• _AVAILABLE DATA_:
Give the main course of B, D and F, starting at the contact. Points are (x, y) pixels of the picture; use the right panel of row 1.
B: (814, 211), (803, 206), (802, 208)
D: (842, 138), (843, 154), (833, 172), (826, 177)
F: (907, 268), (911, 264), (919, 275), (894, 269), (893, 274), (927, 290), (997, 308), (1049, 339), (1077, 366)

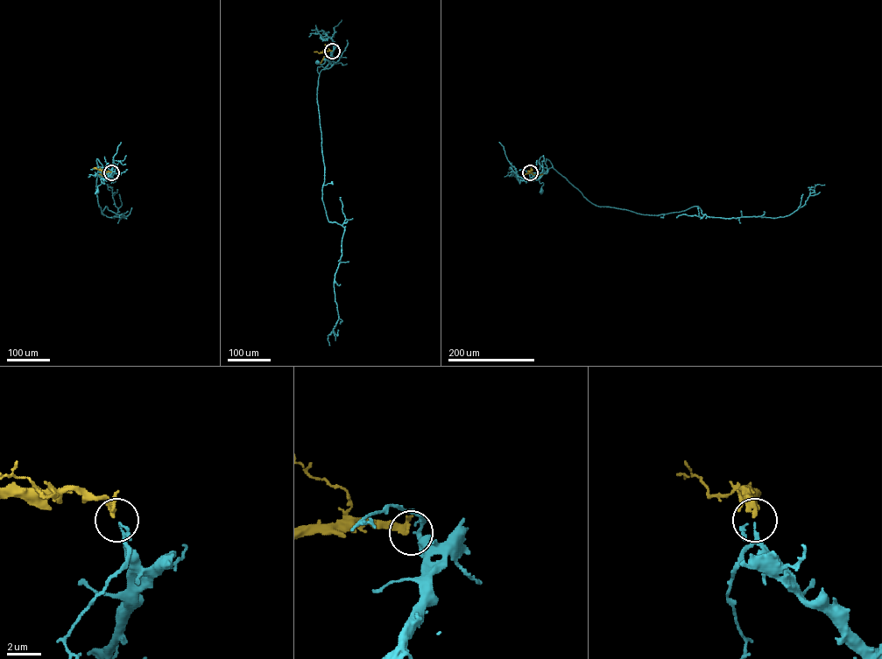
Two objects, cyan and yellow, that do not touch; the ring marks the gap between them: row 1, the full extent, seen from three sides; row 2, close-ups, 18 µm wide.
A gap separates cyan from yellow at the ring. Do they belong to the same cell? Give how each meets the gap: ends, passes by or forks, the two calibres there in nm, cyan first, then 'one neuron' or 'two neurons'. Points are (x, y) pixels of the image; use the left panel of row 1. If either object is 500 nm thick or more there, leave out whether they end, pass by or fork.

• _TO DO_:
Extract the lines above from the one containing "Two objects, cyan" to the last line, both included, exactly as written.

• _WRITTEN ANSWER_:
Two objects, cyan and yellow, that do not touch; the ring marks the gap between them: row 1, the full extent, seen from three sides; row 2, close-ups, 18 µm wide.
A gap separates cyan from yellow at the ring. Do they belong to the same cell? Give how each meets the gap: ends, passes by or forks, the two calibres there in nm, cyan first, then 'one neuron' or 'two neurons'. Points are (x, y) pixels of the image; use the left panel of row 1. If either object is 500 nm thick or more there, leave out whether they end, pass by or fork.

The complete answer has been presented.